Do you see the pattern emerging in the “Edits”?

Starting in the top-left and following the diagonal to the bottom-right. An initial conclusion may be that Wlpa is a viable value to check for the prescence of in order to determine if the decoded text would contain ZZZZZZ.

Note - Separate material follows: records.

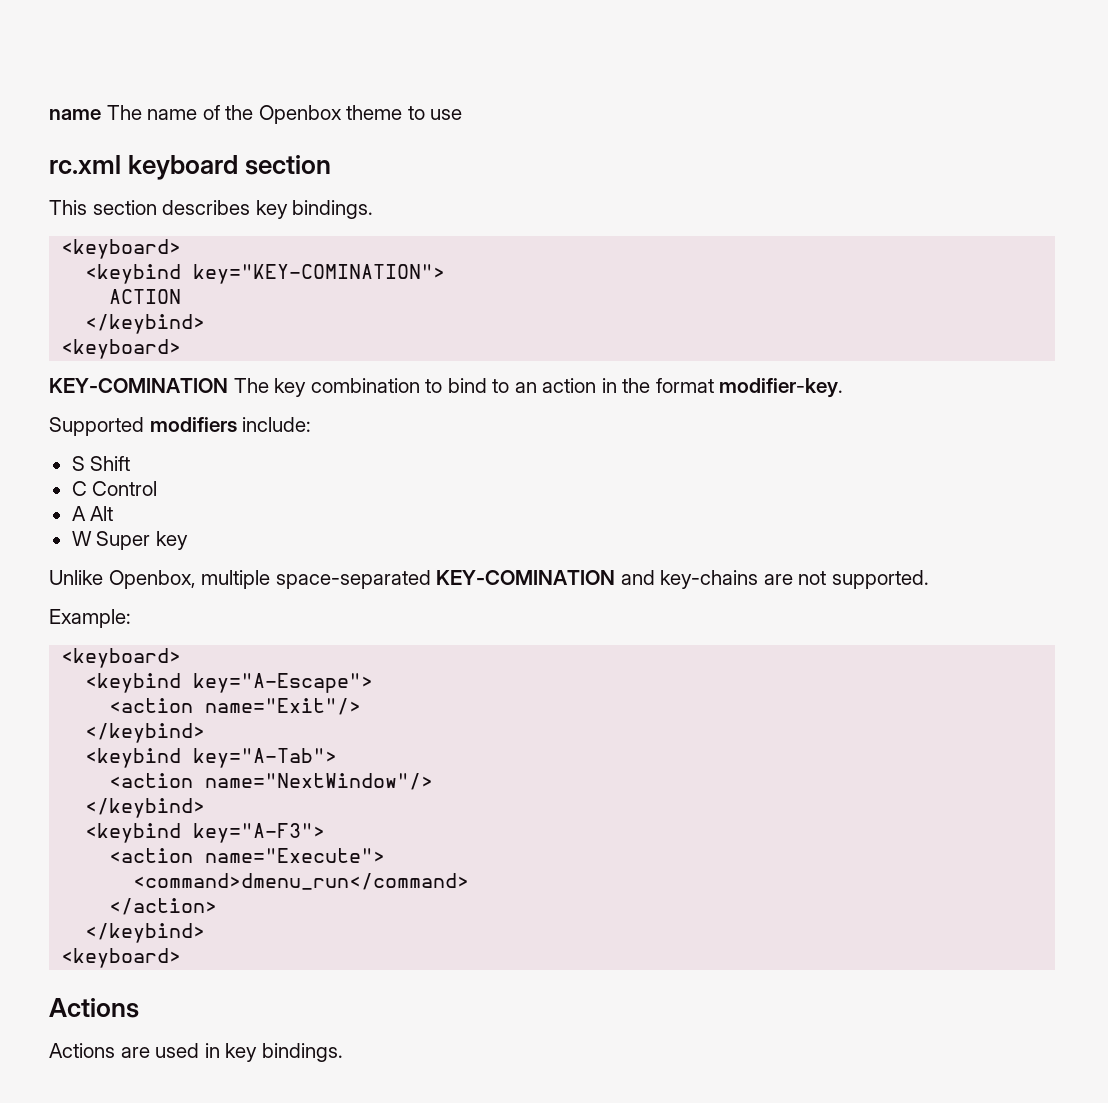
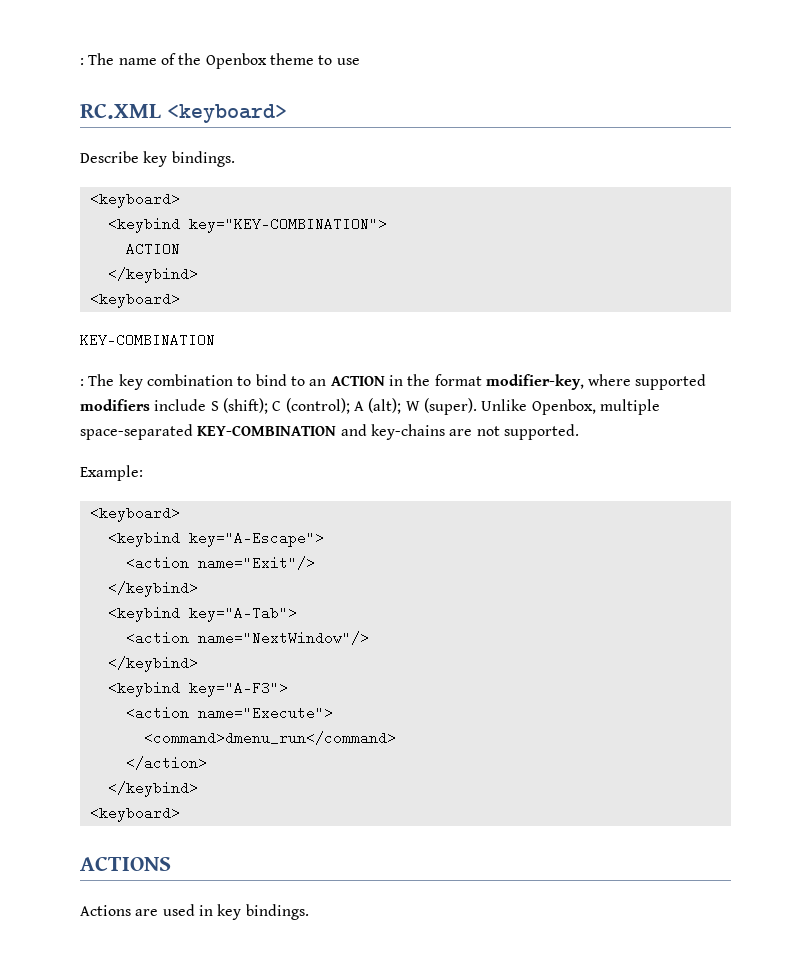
[49,109,101,120] name -> [80,58,84,65] :
[49,155,332,180] [49,200,251,215] rc.xml keyboard section // This section describes -> [80,103,288,123] [80,151,139,163] RC.XML <keyboard> // Describe
[193,264,446,284] key="KEY-COMINATION"> -> [188,217,387,233] key="KEY-COMBINATION">
[49,378,228,393] KEY-COMINATION -> [80,333,215,347] [80,379,84,386] KEY-COMBINATION // :
[542,378,597,393] action -> [330,375,385,386] ACTION
[719,378,844,398] [49,417,312,436] [71,456,131,471] [71,481,158,496] [71,506,114,521] [71,531,188,550] modifier-key. // Supported modifiers include: // S Shift // C Control // A Alt // W Super key // -> [485,374,707,390] [80,398,477,415] modifier-key, where supported modifiers include S (shift); C (control); A (alt); W (super).
[436,570,616,585] KEY-COMINATION -> [197,425,337,436] KEY-COMBINATION
[49,998,139,1018] Actions -> [80,856,171,871] ACTIONS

While that may hold true in the specifically crafted example above, let’s see what happens when we shift 8 Z’s across our samples.

import re

blockInputLength = 24
windowLength = 8

samples = []
blockTable = []

for i in range(windowLength, 25):
    source = bytes("A"*(blockInputLength - i), "ascii")
    source += bytes("Z"*windowLength, "ascii")
    source += bytes("A"*(blockInputLength -
                    abs(i-blockInputLength)-windowLength), "ascii")
    enc = base64.b64encode(source).decode("ascii")
    samples.append(enc)

samples.reverse()

for sample in samples:
    #Grab blocks of 8 characters (2 chunks)
    blockTable.append(re.findall('....?', sample))

Markdown(tabulate(
    blockTable,
    headers=["0", "1", "2", "3", "4", "5", "6", "7"]
))

Block Sliding Visual Unaligned
0	1	2	3	4	5	6	7
Wlpa	Wlpa	WlpB	QUFB	QUFB	QUFB	QUFB	QUFB
QVpa	Wlpa	Wlpa	QUFB	QUFB	QUFB	QUFB	QUFB
QUFa	Wlpa	Wlpa	WkFB	QUFB	QUFB	QUFB	QUFB
QUFB	Wlpa	Wlpa	WlpB	QUFB	QUFB	QUFB	QUFB
QUFB	QVpa	Wlpa	Wlpa	QUFB	QUFB	QUFB	QUFB
QUFB	QUFa	Wlpa	Wlpa	WkFB	QUFB	QUFB	QUFB
QUFB	QUFB	Wlpa	Wlpa	WlpB	QUFB	QUFB	QUFB
QUFB	QUFB	QVpa	Wlpa	Wlpa	QUFB	QUFB	QUFB
QUFB	QUFB	QUFa	Wlpa	Wlpa	WkFB	QUFB	QUFB
QUFB	QUFB	QUFB	Wlpa	Wlpa	WlpB	QUFB	QUFB
QUFB	QUFB	QUFB	QVpa	Wlpa	Wlpa	QUFB	QUFB
QUFB	QUFB	QUFB	QUFa	Wlpa	Wlpa	WkFB	QUFB
QUFB	QUFB	QUFB	QUFB	Wlpa	Wlpa	WlpB	QUFB
QUFB	QUFB	QUFB	QUFB	QVpa	Wlpa	Wlpa	QUFB
QUFB	QUFB	QUFB	QUFB	QUFa	Wlpa	Wlpa	WkFB
QUFB	QUFB	QUFB	QUFB	QUFB	Wlpa	Wlpa	WlpB
QUFB	QUFB	QUFB	QUFB	QUFB	QVpa	Wlpa	Wlpa